When Screensavers Go Rogue

Been struggling with some packet loss in the evenings here at the home QTH, so I lazily dropped my ISP, Kellin Communications, a note to see if they could see anything in their logs. An hour or so later (on New Years Eve, no less), my cell rings. It’s Kelly, the owner of Kellin.

Kelly knows I’m a retired network/security wonk so he opens straight out with “Do you realize you’ve used two terabytes this month?”

😲

After apologizing profusely and promising to get to the bottom of this ASAFP, I rolled up my sleeves and fired up the Opnsense control panel. It didn’t take long in the Insight tool to find the smoking gun. 192.168.1.105 had burned through 600G in the last 7 days alone! Well, that’s the new Mac Mini I recently built for the Mrs. WTF? I load up the Activity Monitor on her mac to see what the heck could be eating so much data and the culprit was right there, standing proud at the top of the list: Aerial.

Any Mac aficionado knows Aerial, the screensaver masterpiece by John Coates. Gorgeous high-definition, slo-mo flyovers of some of the most beautiful places on the planet. I’ve ran it for many years on my MacBook with no issues whatsoever so I never thought twice before installing it for the Mrs.

Thing is, in building her Mini, I also loaded up the latest OSX version, Catalina. Unfortunately, what I didn’t know until I googled “aerial bandwidth” last night was that Apple put severe restrictions on screensavers in Catalina. They now run sandboxed and don’t have disk access. This means Aerial cannot cache its video content locally. Instead of throwing up an error or warning however, Aerial happily continued along, direct streaming the videos constantly! 60-100G of HD video content, each and every day. Ooof.
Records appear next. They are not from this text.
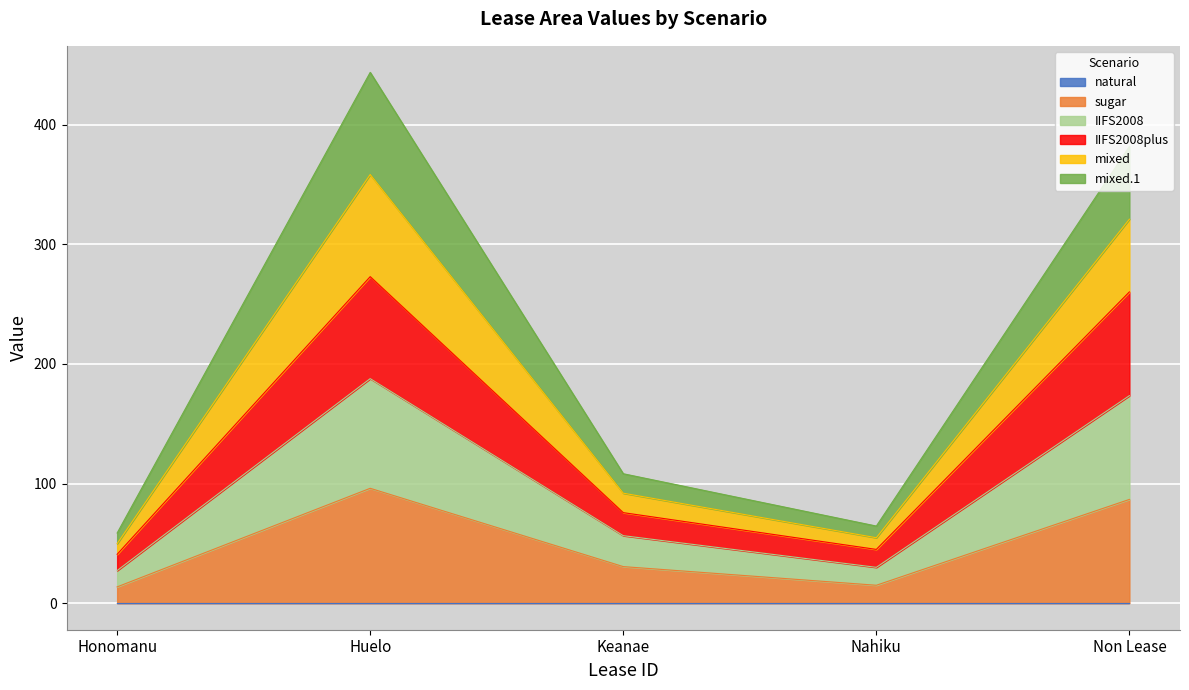

Is the value of mixed at Non Lease greater than the value of mixed.1 at Keanae?

Yes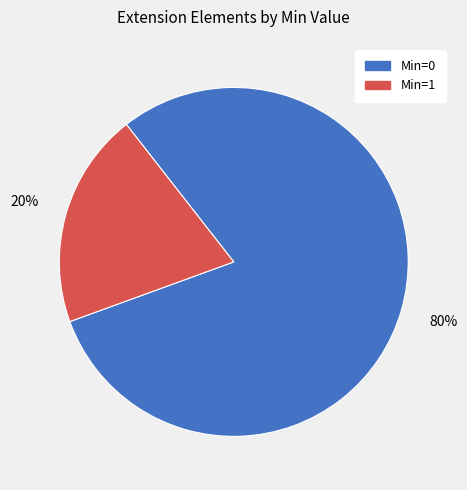

To the nearest percent, what is the difference between the largest and smallest slice percentages?

60%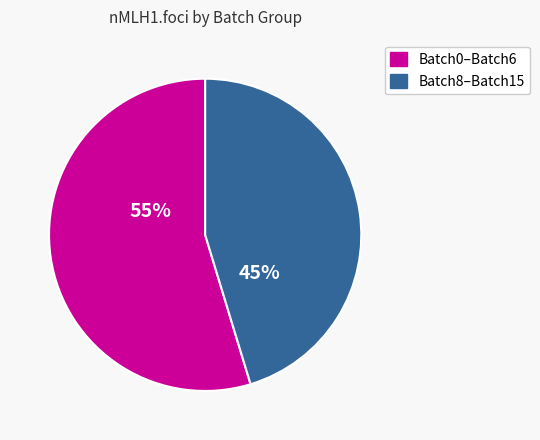

Is there a majority slice in this chart?

Yes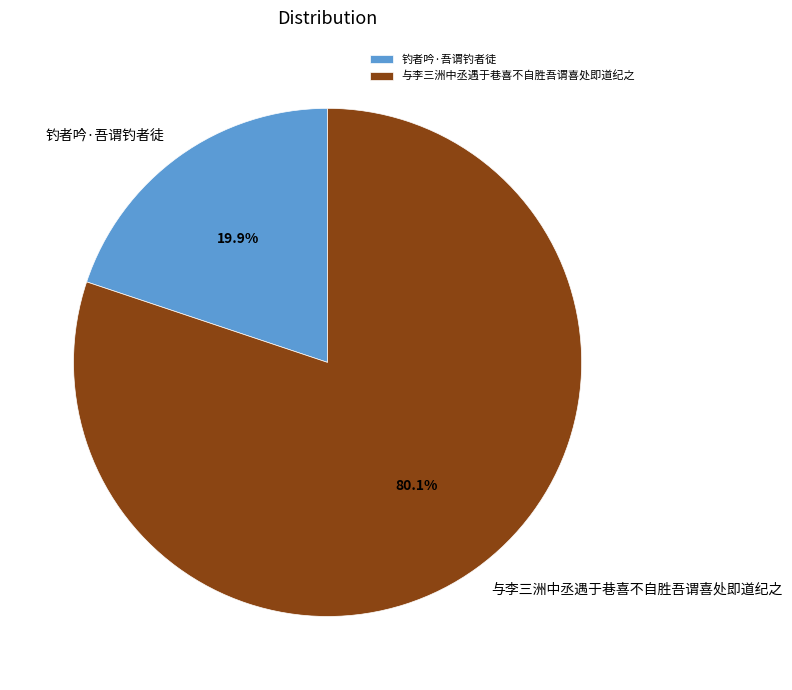

Which category accounts for the majority?

与李三洲中丞遇于巷喜不自胜吾谓喜处即道纪之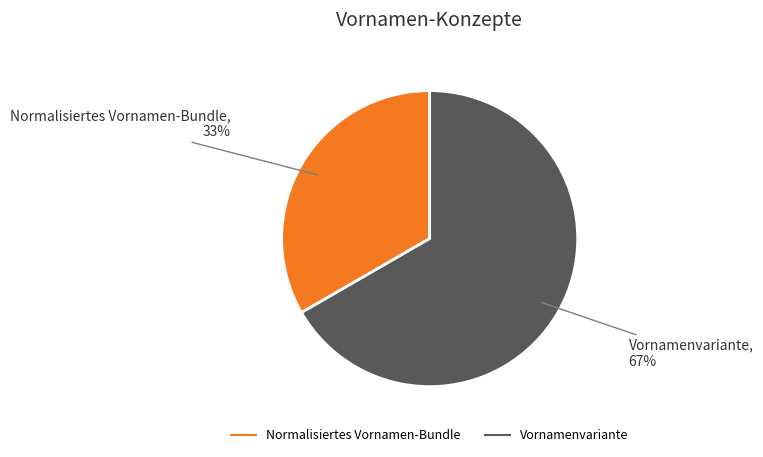

To the nearest percent, what is the average slice percentage?

50%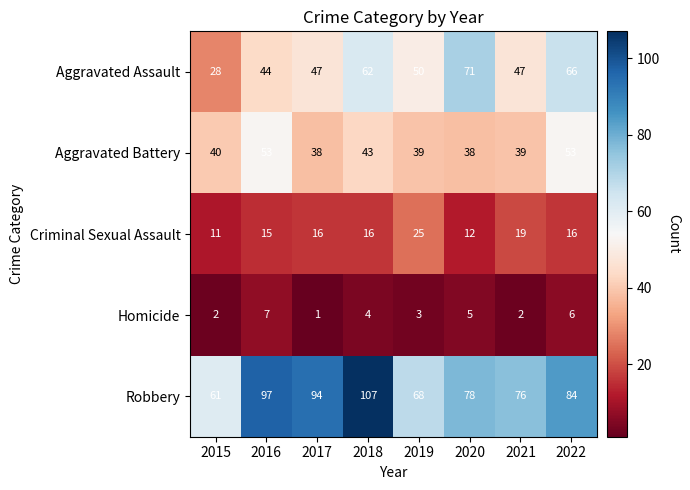

At 2015, list the series in order from smallest to largest.

Homicide, Criminal Sexual Assault, Aggravated Assault, Aggravated Battery, Robbery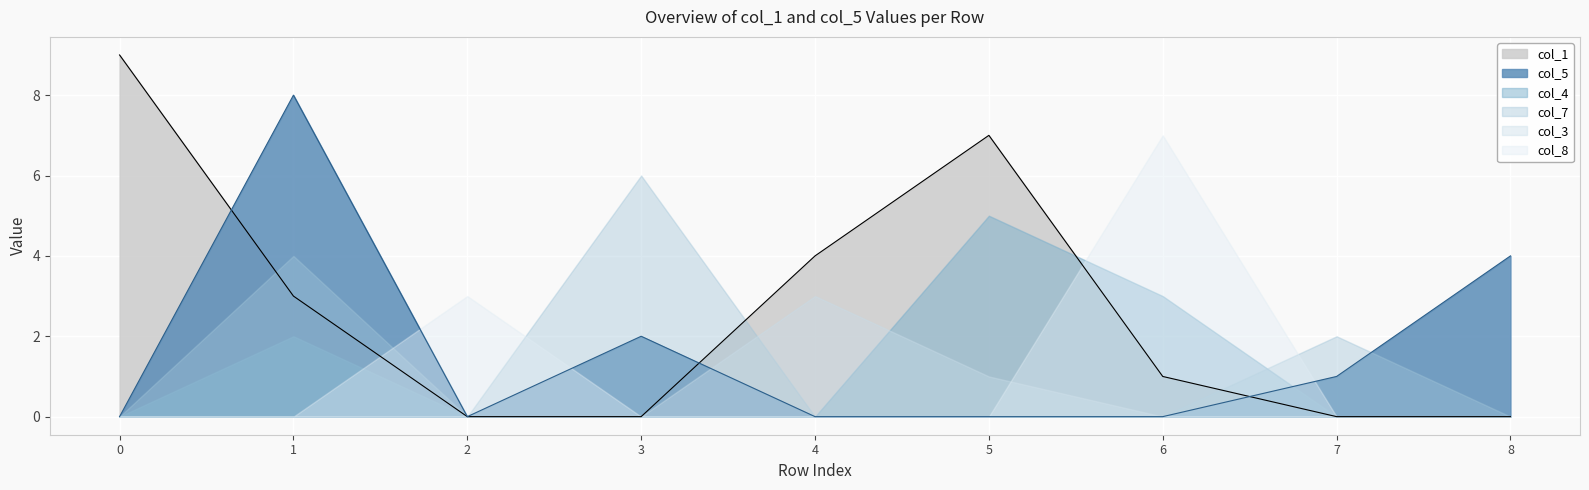

How many interior local peaks does the col_1 series have?

1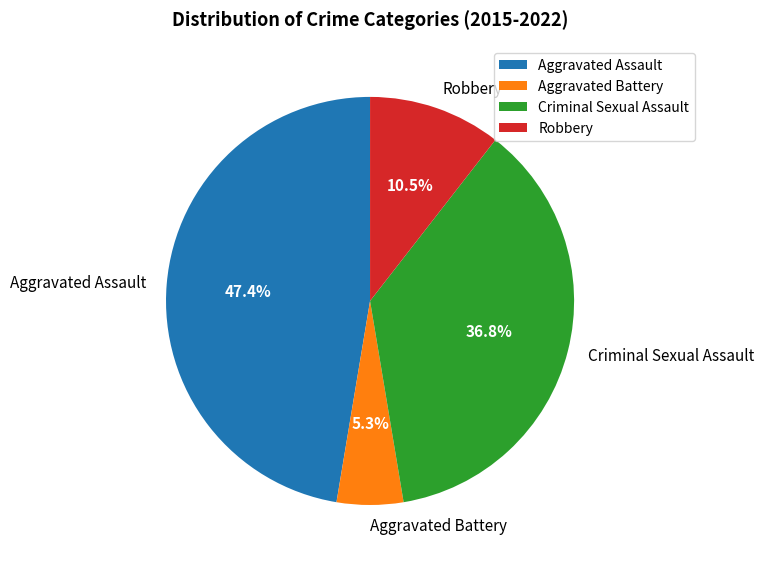

What is the ratio of the value at Aggravated Battery to the value at Robbery?

0.5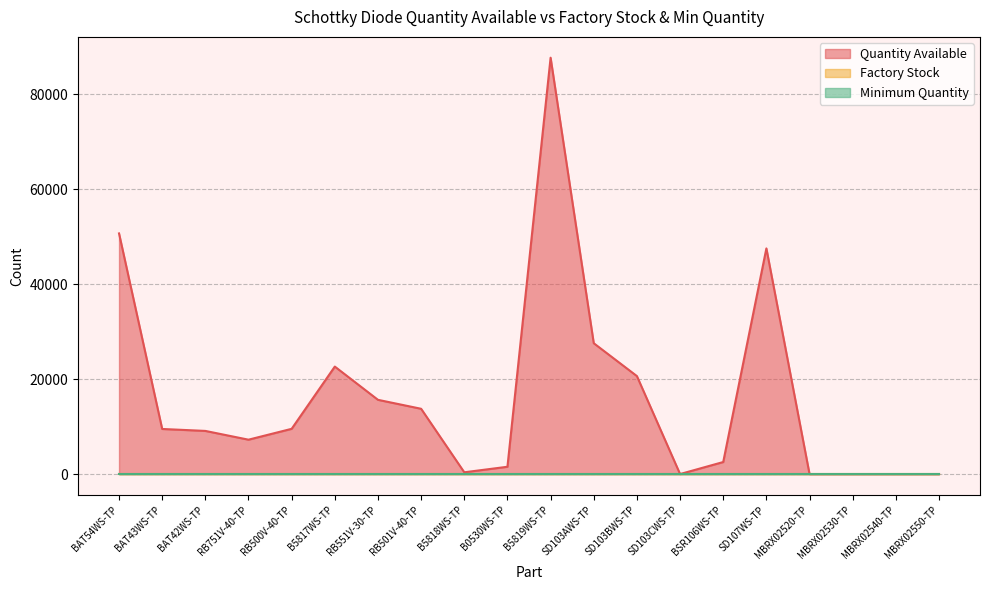

Does the chart display data point markers on the line(s)?

No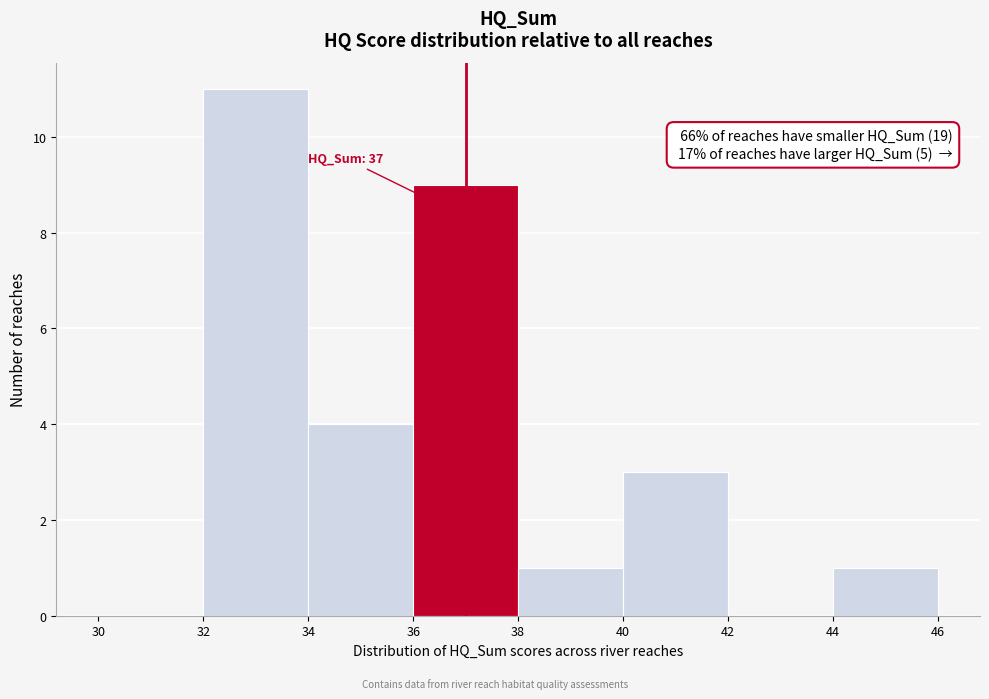

Which range on the x-axis has the tallest bar?

32 to 34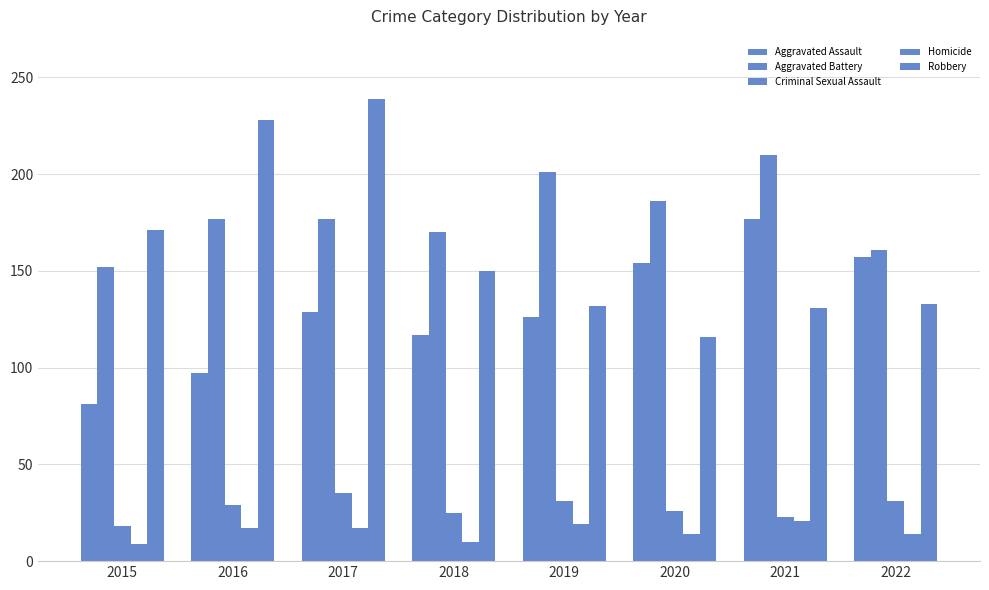

Between 2019 and 2020, which is larger?

2020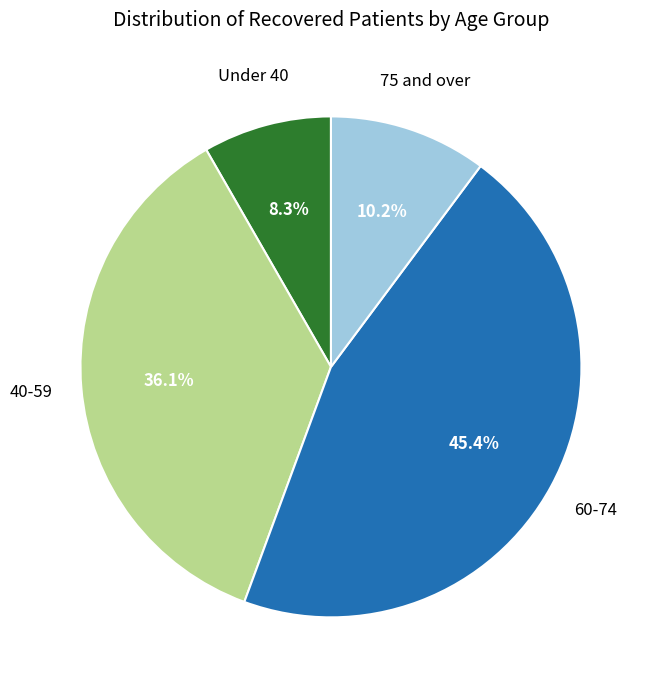

Is there a majority slice in this chart?

No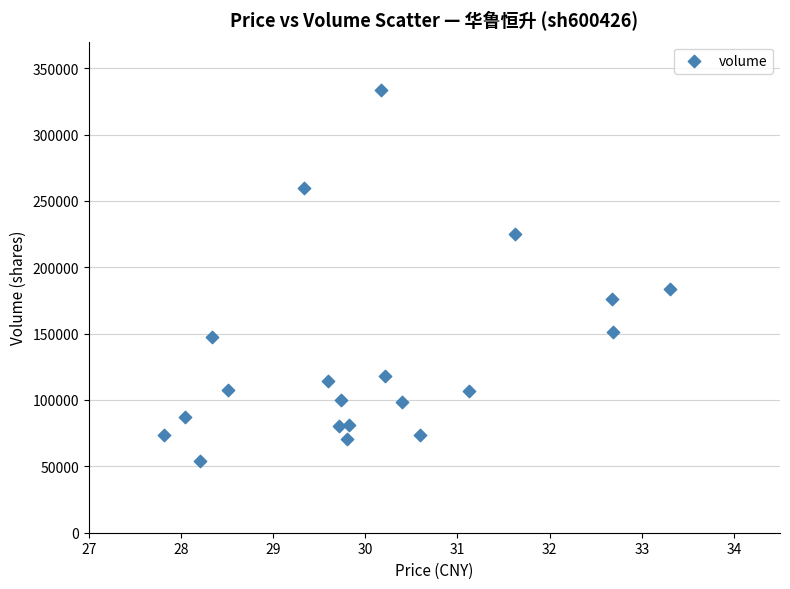

What Y value in the scatter plot is closest to 193781?

183374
Lesson here is, know your network. Know what “normal” traffic looks like for each device in your home so when things go sideways (and they will), it’ll be easy to see what changed. I only wish I’d have looked at my firewall first before calling Kellin. I should’ve known better.

BTW, if you call rural Colorado home and live in Kellin’s service area, give ’em a shot for your Internet needs. Best WISP by far (and I’ve dealt with several over  the years). Fair prices and they really know their stuff.